Add to this, you can see the login fil on /var/log/auth.log.

  • see ssh-clients status and banned ip:

    sudo fail2ban-client status ssh
    
  • ban Ip ssh-client:

    sudo fail2ban-client set ssh banip IPNAME
    

    banip

  • Unban IP ssh-client:

    sudo fail2ban-client set ssh unbanip IPNAME
    

    unbanip

Managing all nodes at the same time

For this, we use clusterssh.
Cluster SSH opens terminal windows with connections to specified hosts and an administration console. Any text typed into the administration console is replicated to all other connected and active windows.

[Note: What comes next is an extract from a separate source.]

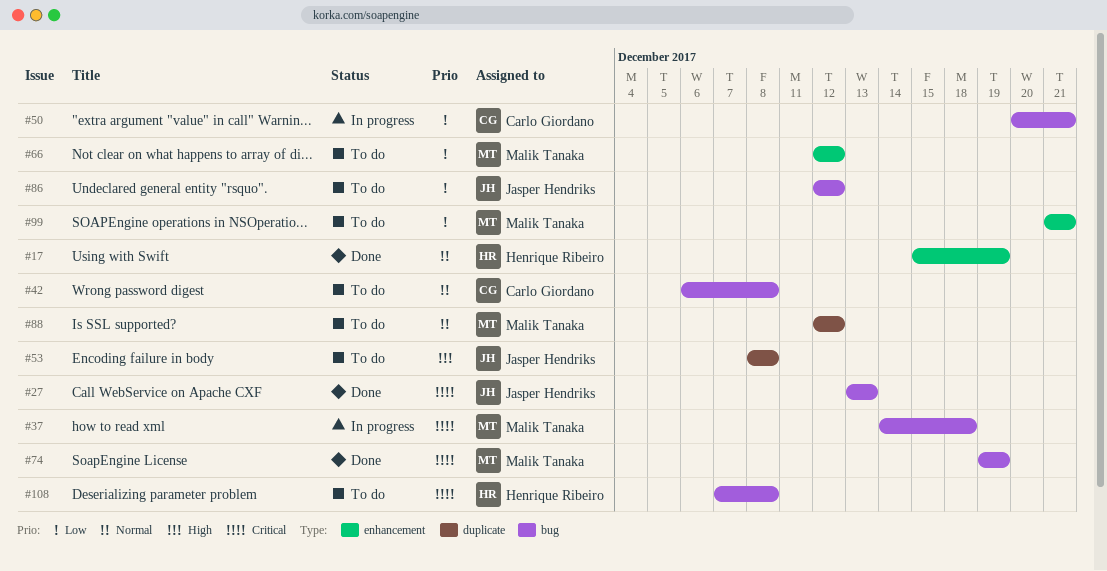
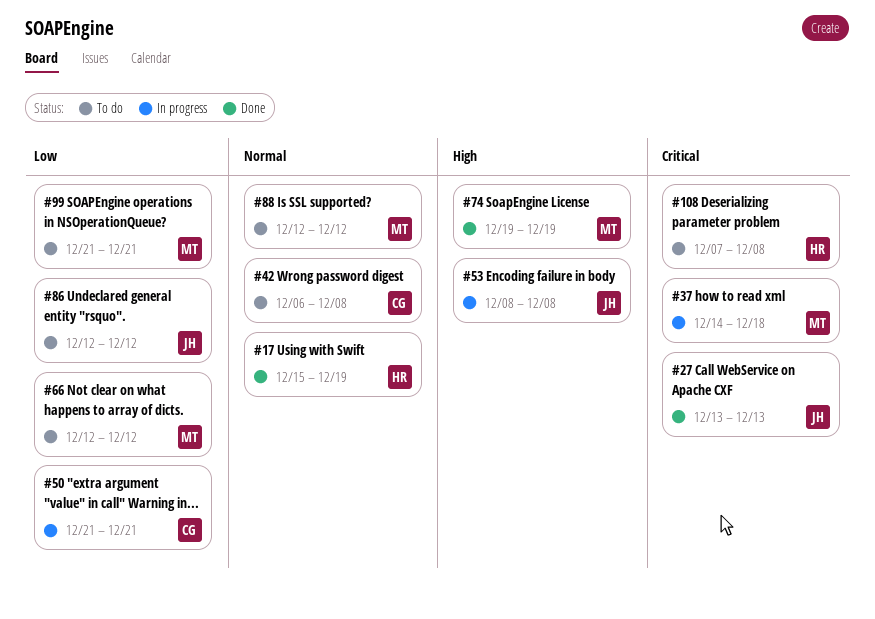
#50, start: Dec 20 -> Dec 21
#53, status: To do -> In progress
#74, priority: Critical -> High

sudo apt-get install clusterssh

First, create a /etc/clusters file and next identify your clusters.

For example, we have 2 clusters:

  • JCluster_1, it have the machines Jnode01 and Jnode02.
  • JCluster_2, it have the machines Jnode03, Jnode04 and Jnode05.

Then, in /etc/clusters file we should write:

clustersL JCluster1 JCluster2
JCluster_1 Jnode01 Jnode02
JCluster_2 Jnode03 Jnode04 Jnode05

Or in another form:

clustersL all
all JCluster_1 JCluster_2
JCluster_1 Jnode01 Jnode02
JCluster_2 Jnode03 Jnode04 Jnode05

Then, write in terminal:

cssh <clustername>
cssh clusterSL

And if you want to connect with a specific user, write:

cssh -l <username> <clustername>

cssh

Aplications

  • We can implement a MPICH cluster for Distributed Computing using our Jmaster and Jnodes0X.